> What is expected:
All lines from the one containing "X246282520Y-78923428D03*" to the end of the material are to be given again exactly; leave out every line before it.

> Data records:

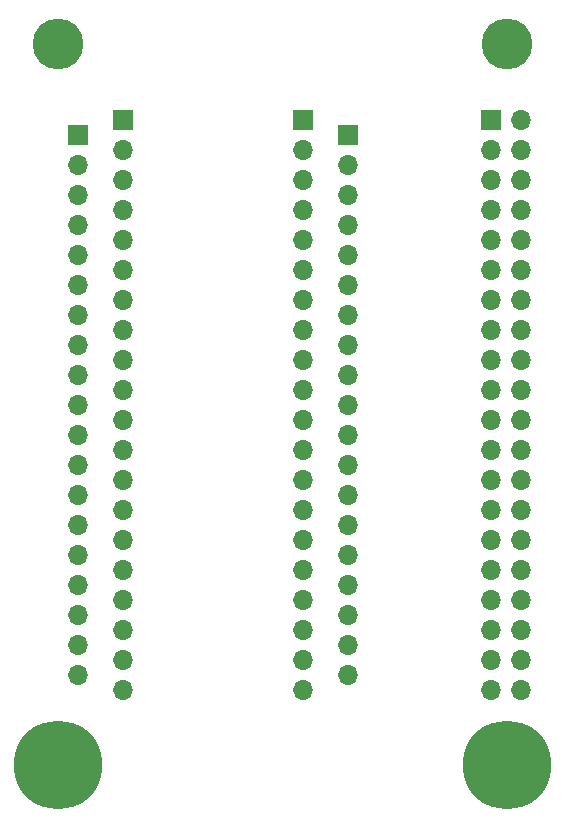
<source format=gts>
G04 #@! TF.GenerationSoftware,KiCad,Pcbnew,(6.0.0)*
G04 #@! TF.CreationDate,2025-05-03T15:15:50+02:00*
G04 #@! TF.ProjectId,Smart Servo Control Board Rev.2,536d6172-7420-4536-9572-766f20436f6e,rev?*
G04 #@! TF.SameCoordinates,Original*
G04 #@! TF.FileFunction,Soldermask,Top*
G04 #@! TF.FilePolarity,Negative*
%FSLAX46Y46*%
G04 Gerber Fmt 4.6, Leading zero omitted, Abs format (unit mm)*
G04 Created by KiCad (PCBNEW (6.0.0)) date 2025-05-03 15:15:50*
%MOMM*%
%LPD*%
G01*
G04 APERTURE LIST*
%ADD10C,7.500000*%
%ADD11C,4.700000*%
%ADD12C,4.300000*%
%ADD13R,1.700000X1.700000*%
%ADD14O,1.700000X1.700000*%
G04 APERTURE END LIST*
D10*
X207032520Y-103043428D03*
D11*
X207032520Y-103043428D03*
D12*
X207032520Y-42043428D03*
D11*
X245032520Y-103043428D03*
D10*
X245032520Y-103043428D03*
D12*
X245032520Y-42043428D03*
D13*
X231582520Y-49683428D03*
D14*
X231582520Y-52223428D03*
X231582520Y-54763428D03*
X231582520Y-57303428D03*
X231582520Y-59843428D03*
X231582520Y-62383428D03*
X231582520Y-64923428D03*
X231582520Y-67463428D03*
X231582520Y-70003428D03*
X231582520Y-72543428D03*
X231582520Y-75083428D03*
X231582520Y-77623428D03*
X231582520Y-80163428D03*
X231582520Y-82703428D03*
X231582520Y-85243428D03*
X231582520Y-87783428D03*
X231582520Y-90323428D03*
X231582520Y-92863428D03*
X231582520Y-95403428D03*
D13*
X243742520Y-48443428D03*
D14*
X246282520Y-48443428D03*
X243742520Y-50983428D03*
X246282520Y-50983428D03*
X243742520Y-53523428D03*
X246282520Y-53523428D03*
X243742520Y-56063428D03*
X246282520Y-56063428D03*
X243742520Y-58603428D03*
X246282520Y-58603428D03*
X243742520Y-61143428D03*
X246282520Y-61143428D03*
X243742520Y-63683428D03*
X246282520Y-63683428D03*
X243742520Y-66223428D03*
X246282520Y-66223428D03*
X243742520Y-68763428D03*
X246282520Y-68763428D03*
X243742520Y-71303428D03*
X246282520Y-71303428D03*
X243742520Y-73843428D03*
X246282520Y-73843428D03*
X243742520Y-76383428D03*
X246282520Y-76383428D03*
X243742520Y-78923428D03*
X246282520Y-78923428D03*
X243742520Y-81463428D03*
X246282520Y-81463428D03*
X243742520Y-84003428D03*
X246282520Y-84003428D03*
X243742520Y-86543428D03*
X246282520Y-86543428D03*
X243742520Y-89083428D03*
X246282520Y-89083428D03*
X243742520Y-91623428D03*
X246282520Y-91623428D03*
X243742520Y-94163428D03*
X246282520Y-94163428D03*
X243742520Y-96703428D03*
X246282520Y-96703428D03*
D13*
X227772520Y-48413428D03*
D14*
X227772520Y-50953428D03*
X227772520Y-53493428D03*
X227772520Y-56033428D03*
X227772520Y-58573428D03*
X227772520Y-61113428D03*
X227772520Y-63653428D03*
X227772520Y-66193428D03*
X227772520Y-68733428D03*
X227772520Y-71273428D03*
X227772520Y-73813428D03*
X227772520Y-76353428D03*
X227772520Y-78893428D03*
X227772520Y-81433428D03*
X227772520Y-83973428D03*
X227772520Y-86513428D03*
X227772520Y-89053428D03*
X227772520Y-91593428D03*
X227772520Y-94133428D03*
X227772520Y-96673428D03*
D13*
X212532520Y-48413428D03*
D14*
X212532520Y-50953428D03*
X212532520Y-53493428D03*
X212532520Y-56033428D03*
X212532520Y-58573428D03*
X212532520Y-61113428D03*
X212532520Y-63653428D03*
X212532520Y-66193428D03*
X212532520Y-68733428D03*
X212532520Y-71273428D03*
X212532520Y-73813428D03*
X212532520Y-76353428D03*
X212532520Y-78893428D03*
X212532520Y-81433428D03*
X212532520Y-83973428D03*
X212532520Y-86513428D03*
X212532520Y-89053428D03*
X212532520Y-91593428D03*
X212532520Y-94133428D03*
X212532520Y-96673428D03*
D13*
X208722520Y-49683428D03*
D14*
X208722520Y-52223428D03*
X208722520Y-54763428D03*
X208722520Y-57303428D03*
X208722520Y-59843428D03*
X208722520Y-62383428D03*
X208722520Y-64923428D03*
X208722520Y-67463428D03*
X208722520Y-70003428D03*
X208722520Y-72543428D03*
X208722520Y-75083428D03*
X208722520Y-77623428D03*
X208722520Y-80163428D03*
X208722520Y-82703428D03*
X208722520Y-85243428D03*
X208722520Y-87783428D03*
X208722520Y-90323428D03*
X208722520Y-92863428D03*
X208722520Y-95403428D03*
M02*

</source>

> Output below:
X246282520Y-78923428D03*
X243742520Y-81463428D03*
X246282520Y-81463428D03*
X243742520Y-84003428D03*
X246282520Y-84003428D03*
X243742520Y-86543428D03*
X246282520Y-86543428D03*
X243742520Y-89083428D03*
X246282520Y-89083428D03*
X243742520Y-91623428D03*
X246282520Y-91623428D03*
X243742520Y-94163428D03*
X246282520Y-94163428D03*
X243742520Y-96703428D03*
X246282520Y-96703428D03*
D13*
X227772520Y-48413428D03*
D14*
X227772520Y-50953428D03*
X227772520Y-53493428D03*
X227772520Y-56033428D03*
X227772520Y-58573428D03*
X227772520Y-61113428D03*
X227772520Y-63653428D03*
X227772520Y-66193428D03*
X227772520Y-68733428D03*
X227772520Y-71273428D03*
X227772520Y-73813428D03*
X227772520Y-76353428D03*
X227772520Y-78893428D03*
X227772520Y-81433428D03*
X227772520Y-83973428D03*
X227772520Y-86513428D03*
X227772520Y-89053428D03*
X227772520Y-91593428D03*
X227772520Y-94133428D03*
X227772520Y-96673428D03*
D13*
X212532520Y-48413428D03*
D14*
X212532520Y-50953428D03*
X212532520Y-53493428D03*
X212532520Y-56033428D03*
X212532520Y-58573428D03*
X212532520Y-61113428D03*
X212532520Y-63653428D03*
X212532520Y-66193428D03*
X212532520Y-68733428D03*
X212532520Y-71273428D03*
X212532520Y-73813428D03*
X212532520Y-76353428D03*
X212532520Y-78893428D03*
X212532520Y-81433428D03*
X212532520Y-83973428D03*
X212532520Y-86513428D03*
X212532520Y-89053428D03*
X212532520Y-91593428D03*
X212532520Y-94133428D03*
X212532520Y-96673428D03*
D13*
X208722520Y-49683428D03*
D14*
X208722520Y-52223428D03*
X208722520Y-54763428D03*
X208722520Y-57303428D03*
X208722520Y-59843428D03*
X208722520Y-62383428D03*
X208722520Y-64923428D03*
X208722520Y-67463428D03*
X208722520Y-70003428D03*
X208722520Y-72543428D03*
X208722520Y-75083428D03*
X208722520Y-77623428D03*
X208722520Y-80163428D03*
X208722520Y-82703428D03*
X208722520Y-85243428D03*
X208722520Y-87783428D03*
X208722520Y-90323428D03*
X208722520Y-92863428D03*
X208722520Y-95403428D03*
M02*

</source>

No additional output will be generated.